_SÉRIE DE TÂCHES:_
(a) Pour chacune des affirmations suivantes, dites si elle concorde avec le texte sur la coopérative Damnet, en répondant par oui ou par non et en citant les mots décisifs du texte : (i) Damnet est spécialisée dans l'installation et la maintenance de réseaux et parcs informatiques ; (ii) Damnet est une coopérative liégeoise ; (iii) le CEO de Damnet s'appelle Jérome Herman.
(b) D'après le texte sur la coopérative Damnet, dans quel numéro du dossier Peoplesphere l'expérience de cette coopérative a-t-elle été présentée ?
(c) Prolongez le texte sur la coopérative Damnet au-delà de sa dernière phrase.

_EXTRAIT DU TEXTE:_
La nouvelle vague de restructurations que nous venons de traverser – fort à parier qu’elle n’est pas terminée – nous invite à repenser les modèles économiques à privilégier pour nos entreprises. Les entreprises coopératives restent des exceptions dans l’économie de marché. Toutefois, certaines parviennent à réconcilier les objectifs de profit et de développement des relations humaines.
La coopérative namuroise Damnet fête ses 15 ans. Nous avons partagé son expérience et sa philosophie managériales à l’occasion de notre dossier Peoplesphere n°196 (voir ici). Son CEO, Jérome Herman, témoigne de l’intérêt du modèle coopératif dans le contexte actuel :
« En cette période de crise, où le citoyen ne voit plus les monde économique et de l’entreprise qu’à la solde du capitalisme et des actionnaires avides de bénéfices, où le travailleur vit dans la crainte d’une délocalisation ou d’une fermeture arbitraire comme récemment encore chez Caterpillar, nombreux sont ceux partis à la recherche de modèles d’organisation qui concilient à la fois l’efficacité économique et la préservation des relations sociales. Dans cette optique, les coopératives sont revenues sur le devant de la scène. En Belgique, Damnet – société spécialisée dans l’installation et la maintenance de réseaux et parcs informatiques – célèbre en ce mois de septembre ses 15 ans d’existence et se veut être un exemple moteur de l’opportunité que représente le modèle coopératif. »

Enregistrements tirés d'un jeu de données
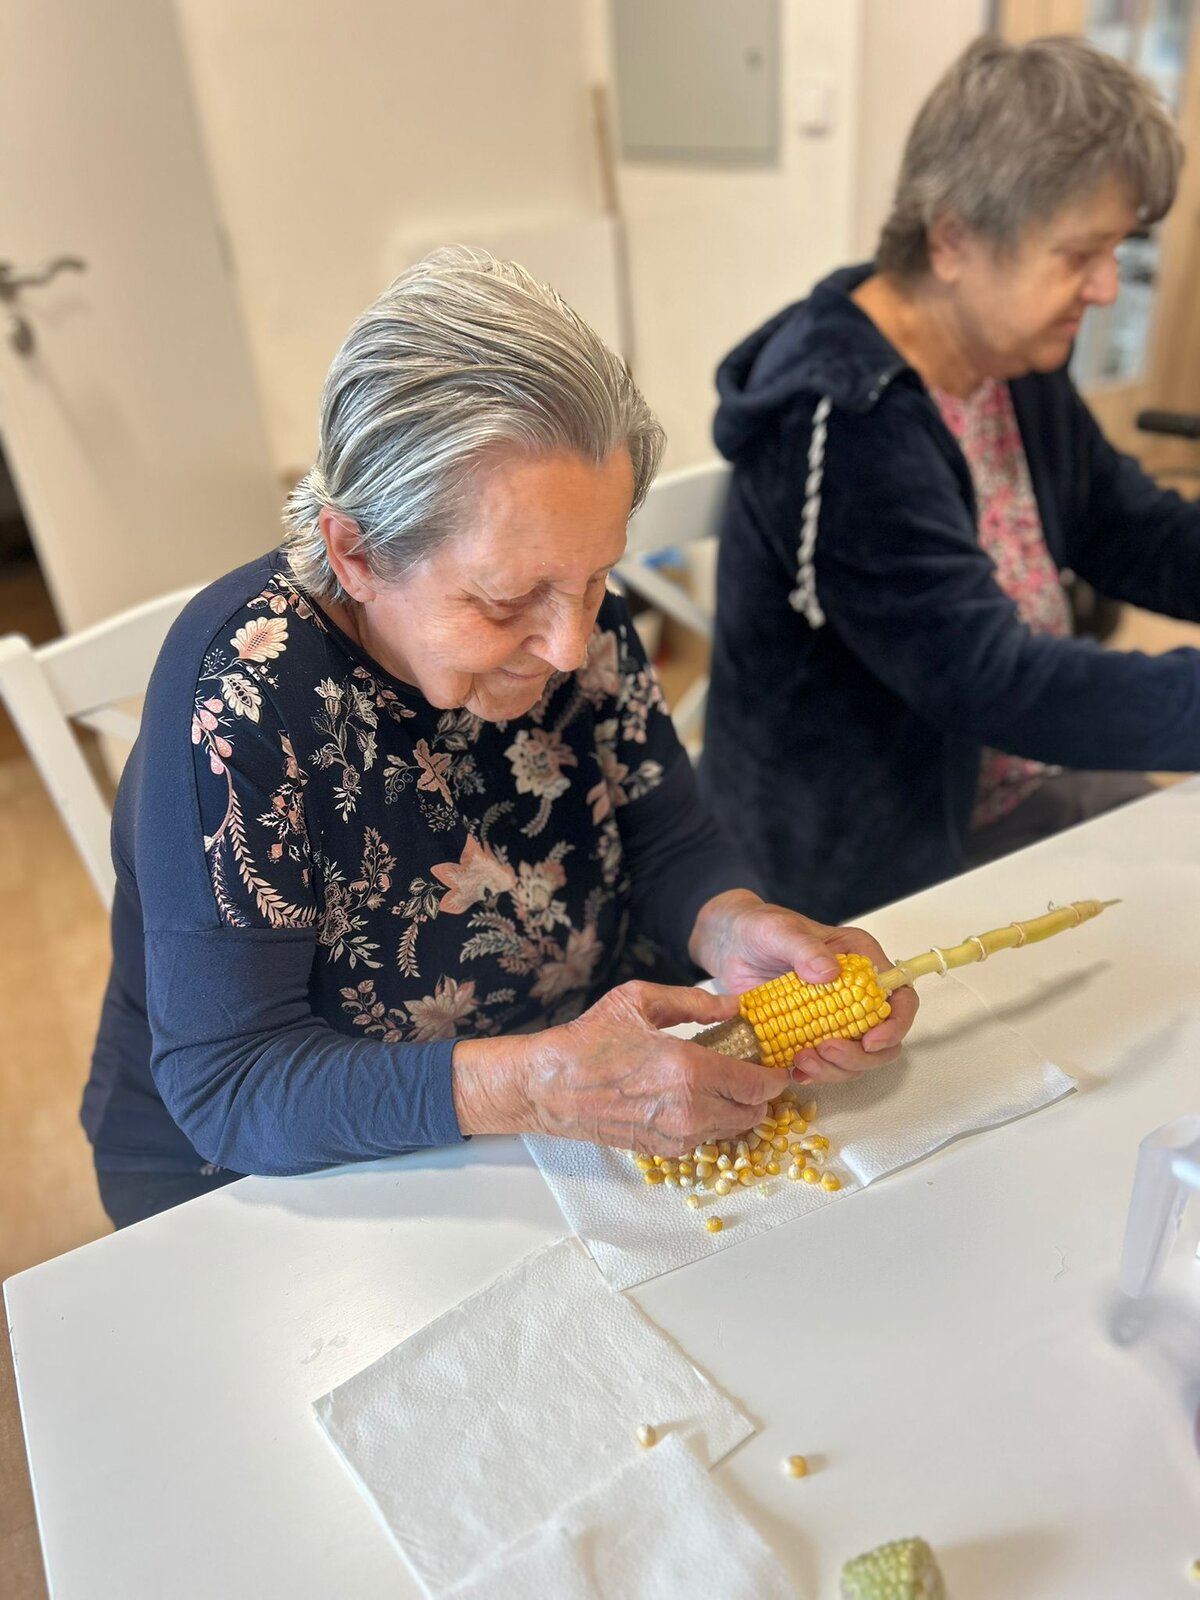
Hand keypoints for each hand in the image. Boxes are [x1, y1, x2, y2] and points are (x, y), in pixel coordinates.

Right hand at [453, 980, 785, 1153]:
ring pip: (732, 1130)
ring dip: (737, 1109)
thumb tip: (734, 1005)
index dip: (774, 1075)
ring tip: (722, 1084)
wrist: (550, 1087)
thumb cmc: (590, 1040)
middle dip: (759, 1094)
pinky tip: (695, 1099)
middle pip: (753, 1113)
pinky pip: (706, 1140)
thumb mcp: (640, 1000)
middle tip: (750, 1072)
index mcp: (688, 1069)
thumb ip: (695, 1001)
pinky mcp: (663, 1152)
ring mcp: (677, 1136)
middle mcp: (689, 1110)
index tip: (776, 1064)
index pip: (757, 1084)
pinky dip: (712, 1122)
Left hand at [688, 889, 917, 1085]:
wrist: (730, 944)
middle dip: (860, 1056)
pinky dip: (816, 1073)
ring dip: (835, 1069)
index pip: (900, 997)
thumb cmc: (759, 928)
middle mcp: (855, 992)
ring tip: (802, 1060)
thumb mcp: (780, 931)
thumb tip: (829, 973)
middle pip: (883, 1038)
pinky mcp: (811, 1034)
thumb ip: (805, 948)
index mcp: (860, 960)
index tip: (870, 1042)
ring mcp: (834, 1017)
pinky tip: (796, 1070)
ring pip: (856, 1058)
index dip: (895, 1025)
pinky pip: (825, 1064)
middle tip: (825, 1052)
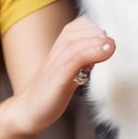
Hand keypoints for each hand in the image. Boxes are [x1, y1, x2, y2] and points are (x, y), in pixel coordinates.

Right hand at [5, 16, 114, 135]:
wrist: (27, 111)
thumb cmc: (49, 94)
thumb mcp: (68, 74)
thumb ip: (82, 62)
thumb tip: (102, 50)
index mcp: (57, 52)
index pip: (73, 28)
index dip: (90, 28)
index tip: (104, 36)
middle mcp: (55, 55)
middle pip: (74, 32)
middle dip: (95, 33)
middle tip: (110, 41)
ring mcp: (55, 66)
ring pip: (75, 45)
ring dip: (95, 42)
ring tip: (110, 45)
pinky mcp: (57, 78)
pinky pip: (74, 61)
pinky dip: (91, 53)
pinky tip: (105, 53)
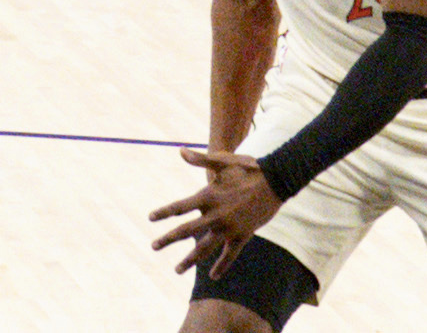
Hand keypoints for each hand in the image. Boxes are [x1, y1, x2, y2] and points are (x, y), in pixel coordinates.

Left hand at [148, 148, 281, 276]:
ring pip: (205, 248)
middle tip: (153, 246)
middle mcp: (216, 215)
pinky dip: (222, 266)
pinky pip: (230, 255)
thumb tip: (180, 150)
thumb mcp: (222, 162)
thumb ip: (200, 159)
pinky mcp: (243, 236)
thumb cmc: (247, 169)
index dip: (164, 213)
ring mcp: (230, 228)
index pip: (179, 207)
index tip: (150, 218)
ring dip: (190, 259)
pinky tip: (213, 276)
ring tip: (177, 270)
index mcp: (207, 196)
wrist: (276, 182)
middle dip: (168, 239)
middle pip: (186, 231)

_RÉPONSES PAR TÂCHE:_
(a)
(i) Oui : « société spécialisée dans l’installation et la maintenance de réseaux et parcs informatiques ».
(ii) Non : « La coopérative namuroise Damnet ».
(iii) Oui : « Son CEO, Jérome Herman ».

(b) Dans le dossier Peoplesphere n°196.

(c)
Le Directeur général de l’entreprise présente un bilan très positif : « Nous pouvons non seulement dire que nous avons créé un endroit où il fait bon travailler, mais nous avons aussi montré que nous étions capables de créer de l’emploi, de faire évoluer nos activités et de faire reposer tout cela sur un modèle démocratique (un homme, une voix) et pérenne (bonne structure financière). C’est aussi 15 années durant lesquelles nous avons construit une clientèle en nous reposant uniquement sur le bouche-à-oreille et la notoriété, nous avons le plaisir de souligner que nous avons une relation avec nos clients qui va au-delà d’une simple relation client/fournisseur, qui est une vraie coopération. »
Tous associés !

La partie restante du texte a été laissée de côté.